Camera intrinsics data
Start of Block

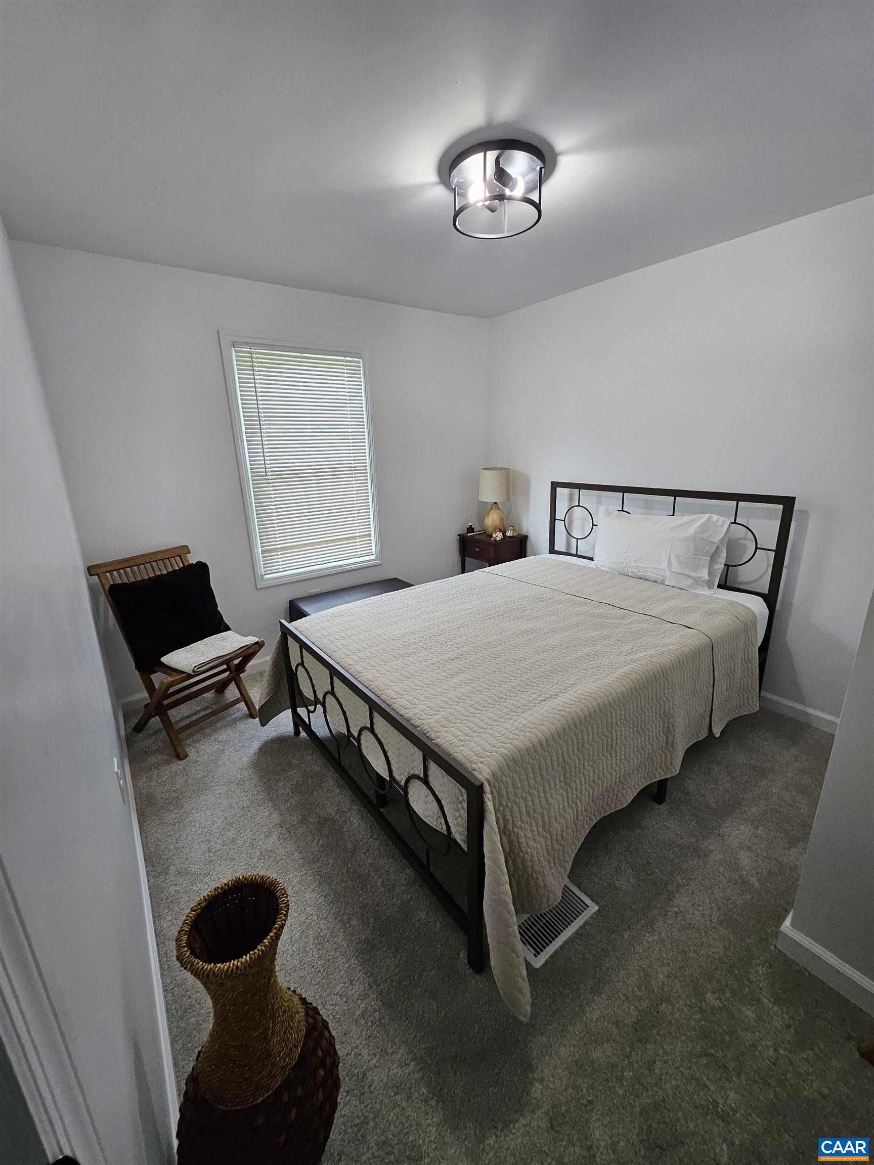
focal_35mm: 13
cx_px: 437
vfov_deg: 106.2
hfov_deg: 89.9
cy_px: 582
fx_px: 438
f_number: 2.2
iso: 125
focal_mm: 1.74
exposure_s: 1/60
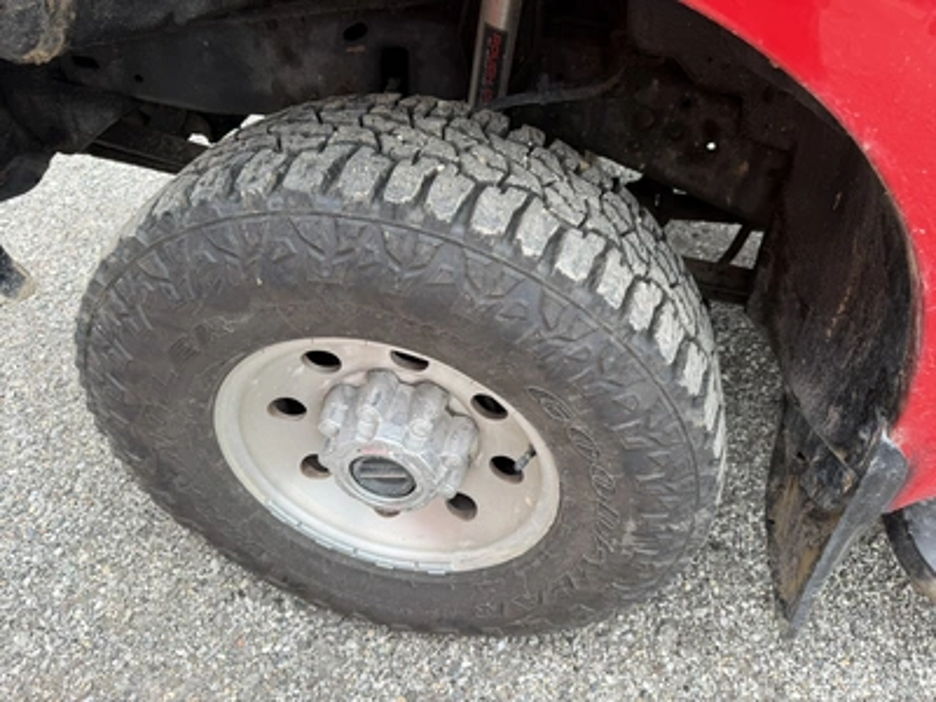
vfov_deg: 56.8
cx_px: 468
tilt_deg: -48.3
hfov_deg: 71.6
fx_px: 649
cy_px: 351
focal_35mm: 24
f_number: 1.78
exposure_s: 1/176
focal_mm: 6.76
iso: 64
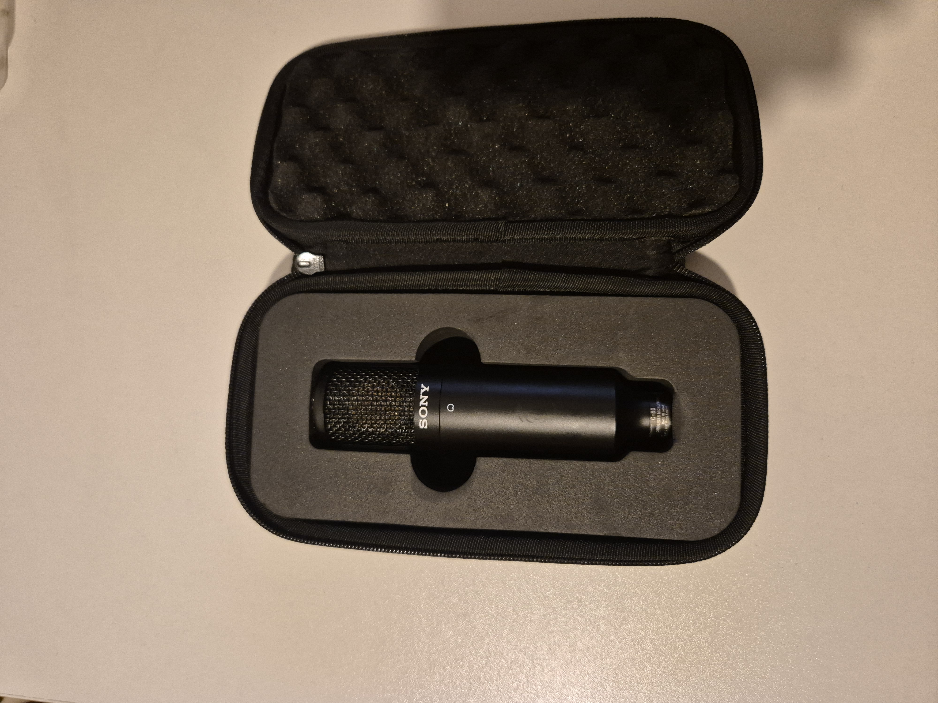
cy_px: 352
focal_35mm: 23
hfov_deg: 73.9
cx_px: 469
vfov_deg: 58.9
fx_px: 623
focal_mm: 5.4
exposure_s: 1/100
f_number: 1.8
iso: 640
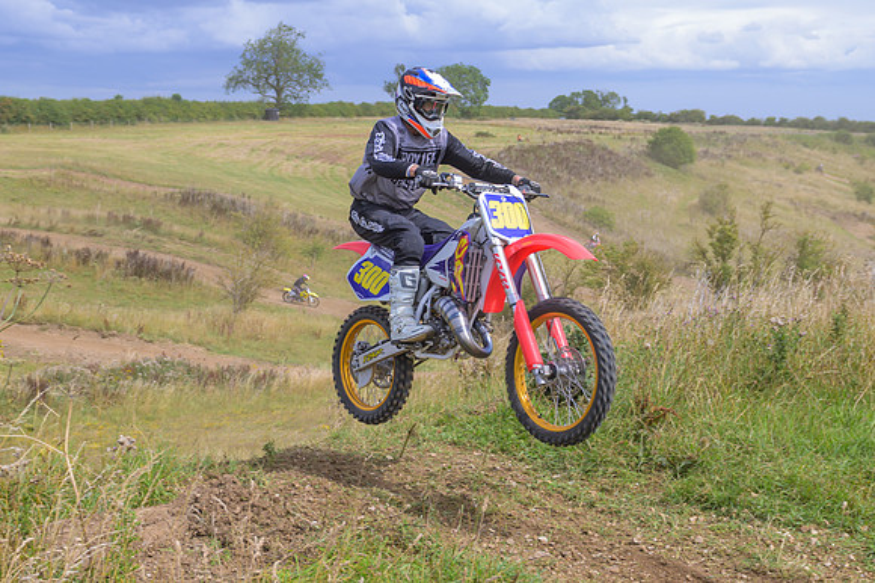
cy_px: 379
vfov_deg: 27.4
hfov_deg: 40.5
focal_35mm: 49
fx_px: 1187
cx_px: 423
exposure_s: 1/320
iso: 50
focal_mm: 24
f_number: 4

End of Block

▶ [Work required]: What you return should match the entries word for word, pictures aside.

▶ [Your solution]:
focal_35mm: 13
cx_px: 437
vfov_deg: 106.2
hfov_deg: 89.9
cy_px: 582
fx_px: 438
f_number: 2.2
iso: 125
focal_mm: 1.74
exposure_s: 1/60
vfov_deg: 56.8
cx_px: 468
tilt_deg: -48.3
hfov_deg: 71.6
fx_px: 649
cy_px: 351
focal_35mm: 24
f_number: 1.78
exposure_s: 1/176
focal_mm: 6.76
iso: 64
cy_px: 352
focal_35mm: 23
hfov_deg: 73.9
cx_px: 469
vfov_deg: 58.9
fx_px: 623
focal_mm: 5.4
exposure_s: 1/100
f_number: 1.8
iso: 640
cy_px: 379
vfov_deg: 27.4
hfov_deg: 40.5
focal_35mm: 49
fx_px: 1187
cx_px: 423
exposure_s: 1/320
iso: 50
focal_mm: 24
f_number: 4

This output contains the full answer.